Edwan menambahkan, mikroorganisme memiliki karakteristik yang unik. pH normal untuk pertumbuhan mikroorganisme di lingkungan adalah 6-8 sedangkan suhu normalnya adalah 25-35ºC. Akan tetapi, terdapat beberapa jenis mikroba yang dapat hidup di lingkungan ekstrem. Lingkungan ekstrem yang dimaksud bisa berupa pH tinggi pH rendah, suhu tinggi, dan suhu rendah. Ada pula mikrooorganisme yang resisten terhadap merkuri. Karakteristik unik ini merupakan sesuatu yang potensial untuk mendetoksifikasi pencemaran yang ada di lingkungan.

Salah satu karakteristik mikroorganisme yang dimanfaatkan oleh para peneliti adalah petrofilik. Mikroorganisme petrofilik memanfaatkan hidrokarbon dalam petroleum sebagai sumber karbon untuk pertumbuhan mikroorganisme. Mikroorganisme jenis ini seringkali digunakan untuk mengatasi pencemaran lingkungan akibat tumpahan minyak. Keuntungan bagi lingkungan adalah bersihnya lingkungan yang sebelumnya terkontaminasi oleh minyak karena hidrokarbon dalam minyak didegradasi oleh mikroorganisme.

Qomarudin Helmy, atau yang akrab disapa Helmy, menjelaskan bahwa upaya mengatasi pencemaran di lingkungan menggunakan bioteknologi ini disebut dengan bioremediasi.
Bioremediasi sendiri merupakan optimasi kontak antara mikroorganisme dengan pencemar. Pencemar tersebut dimanfaatkan oleh mikroorganisme sebagai sumber makanan.
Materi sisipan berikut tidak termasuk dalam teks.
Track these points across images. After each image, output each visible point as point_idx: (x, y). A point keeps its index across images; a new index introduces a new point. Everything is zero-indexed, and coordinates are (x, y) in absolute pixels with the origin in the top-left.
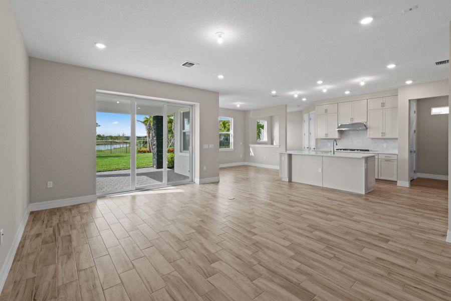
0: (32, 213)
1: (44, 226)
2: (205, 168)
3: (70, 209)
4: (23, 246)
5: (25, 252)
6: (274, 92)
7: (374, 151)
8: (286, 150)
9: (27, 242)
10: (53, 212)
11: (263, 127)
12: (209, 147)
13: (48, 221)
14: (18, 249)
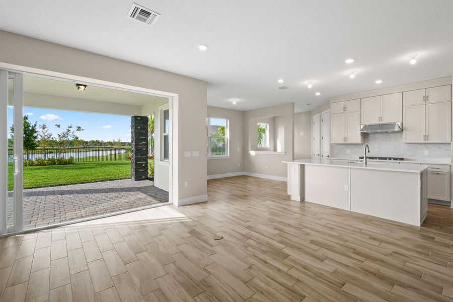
2: (186, 184)
6: (281, 82)
7: (411, 160)
11: (264, 131)
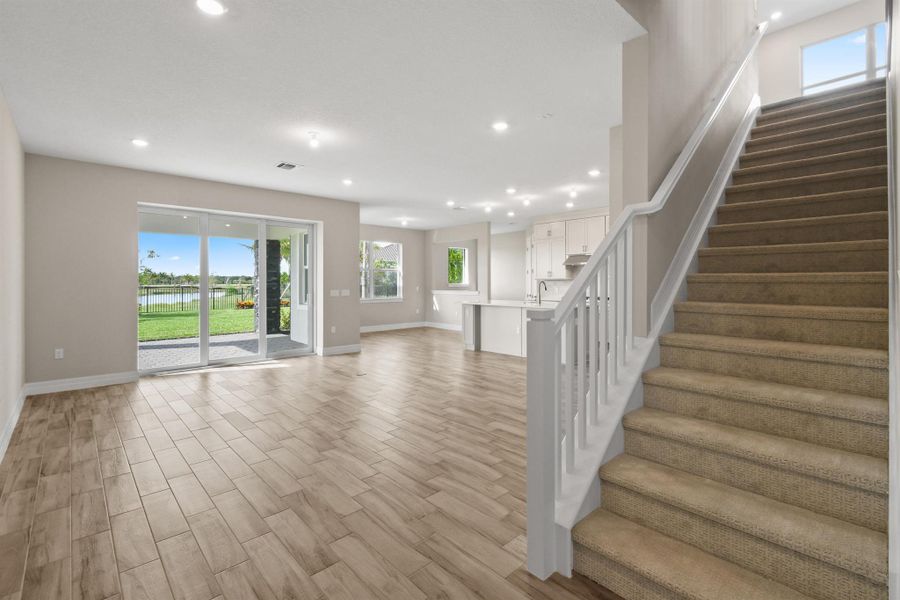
0: (29, 398)
1: (51, 411)
2: (333, 330)
3: (92, 392)
4: (20, 432)
5: (23, 437)
6: (451, 204)
8: (489, 298)
9: (26, 430)
10: (63, 396)
12: (340, 293)
13: (57, 406)
14: (14, 435)
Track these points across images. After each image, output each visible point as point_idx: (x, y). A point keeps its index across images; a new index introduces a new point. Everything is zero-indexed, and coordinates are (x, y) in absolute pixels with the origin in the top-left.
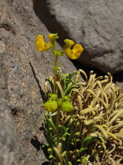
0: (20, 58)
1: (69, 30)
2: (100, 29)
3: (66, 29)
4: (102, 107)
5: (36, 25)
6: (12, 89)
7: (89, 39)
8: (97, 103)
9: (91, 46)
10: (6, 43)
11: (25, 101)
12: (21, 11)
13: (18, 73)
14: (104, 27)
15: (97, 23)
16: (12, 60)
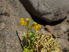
0: (11, 29)
1: (32, 4)
2: (46, 4)
3: (31, 3)
4: (47, 50)
5: (19, 7)
6: (7, 45)
7: (41, 8)
8: (44, 49)
9: (41, 11)
10: (5, 23)
11: (13, 48)
12: (12, 2)
13: (10, 36)
14: (47, 3)
15: (44, 1)
16: (8, 31)
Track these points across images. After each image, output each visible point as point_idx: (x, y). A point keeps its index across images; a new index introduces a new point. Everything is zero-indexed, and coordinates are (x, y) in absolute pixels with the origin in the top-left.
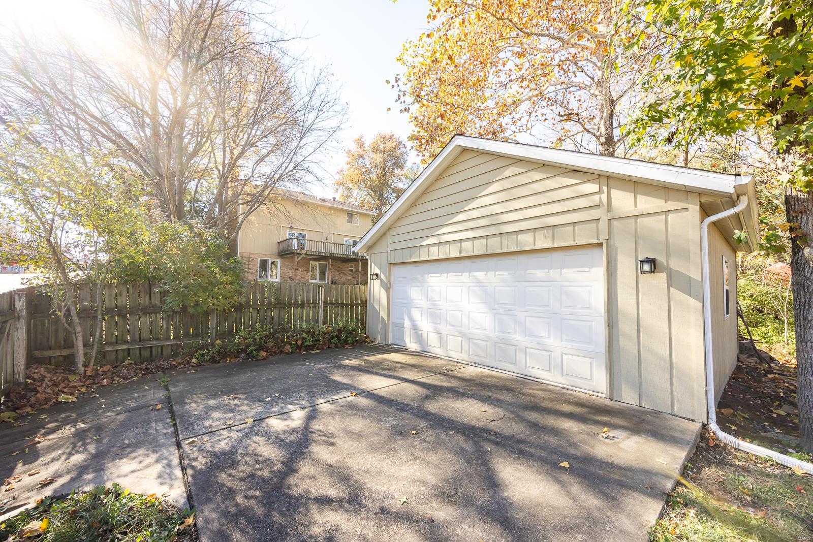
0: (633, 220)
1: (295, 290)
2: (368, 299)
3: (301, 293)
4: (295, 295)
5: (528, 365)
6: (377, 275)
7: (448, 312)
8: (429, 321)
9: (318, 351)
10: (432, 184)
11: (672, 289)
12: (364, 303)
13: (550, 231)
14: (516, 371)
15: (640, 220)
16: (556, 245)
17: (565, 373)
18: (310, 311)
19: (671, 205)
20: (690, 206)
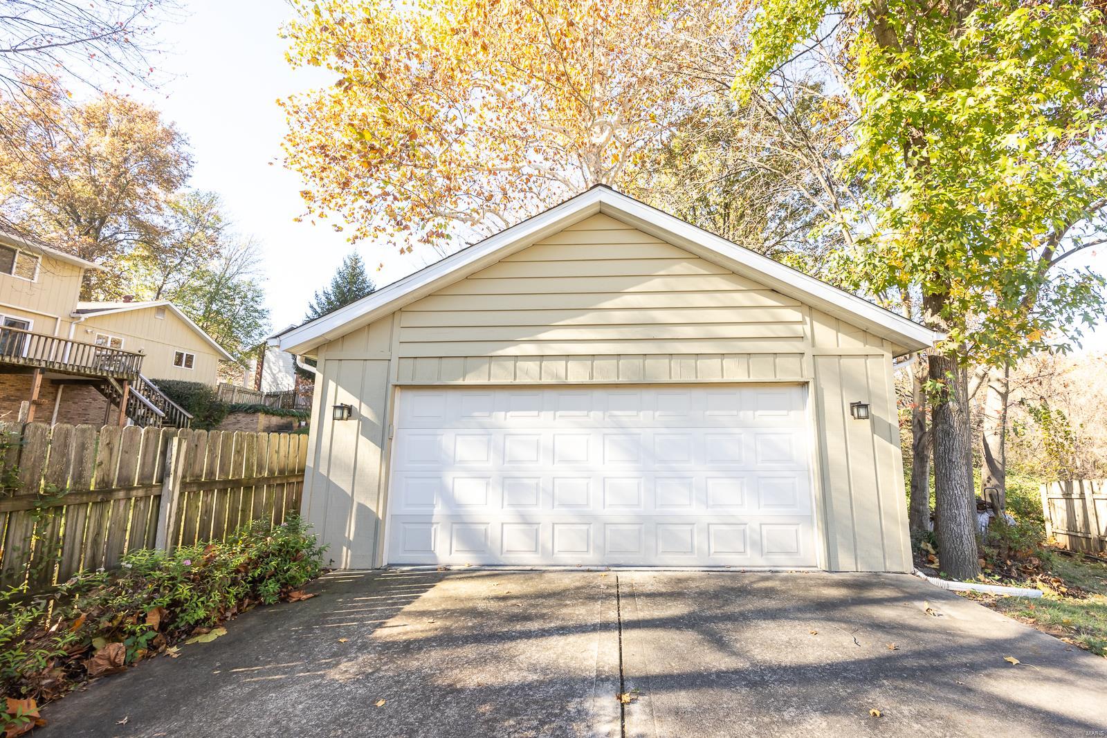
0: (836, 359)
1: (82, 447)
2: (310, 463)
3: (102, 455)
4: (80, 461)
5: (712, 551)
6: (350, 409)
7: (557, 481)
8: (506, 503)
9: (221, 632)
10: (526, 249)
11: (875, 436)
12: (292, 477)
13: (744, 360)
14: (694, 564)
15: (843, 361)
16: (752, 379)
17: (765, 550)
18: (126, 510)
19: (870, 349)
20: (885, 353)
Terdapat empat tahap utama yang harus dilalui dalam bioremediasi. Tahap tersebut ialah treatibility study dan site characteristic, persiapan dan proses bioremediasi, sampling dan monitoring, dan post treatment (revegetasi).

Helmy memberikan contoh penerapan bioremediasi yang digunakan untuk mengatasi tumpahan minyak yang terjadi di Balikpapan. Proses bioremediasi area tersebut berlangsung pada tahun 2019 dan 2020. Mikroorganisme yang digunakan memiliki kemampuan menghasilkan biosurfaktan sehingga mengurangi tegangan permukaan pada tumpahan minyak. Karena tegangan permukaan berkurang maka kelarutan tumpahan minyak tersebut meningkat sehingga mikroorganisme petrofilik lebih mudah mencerna hidrokarbon dalam minyak.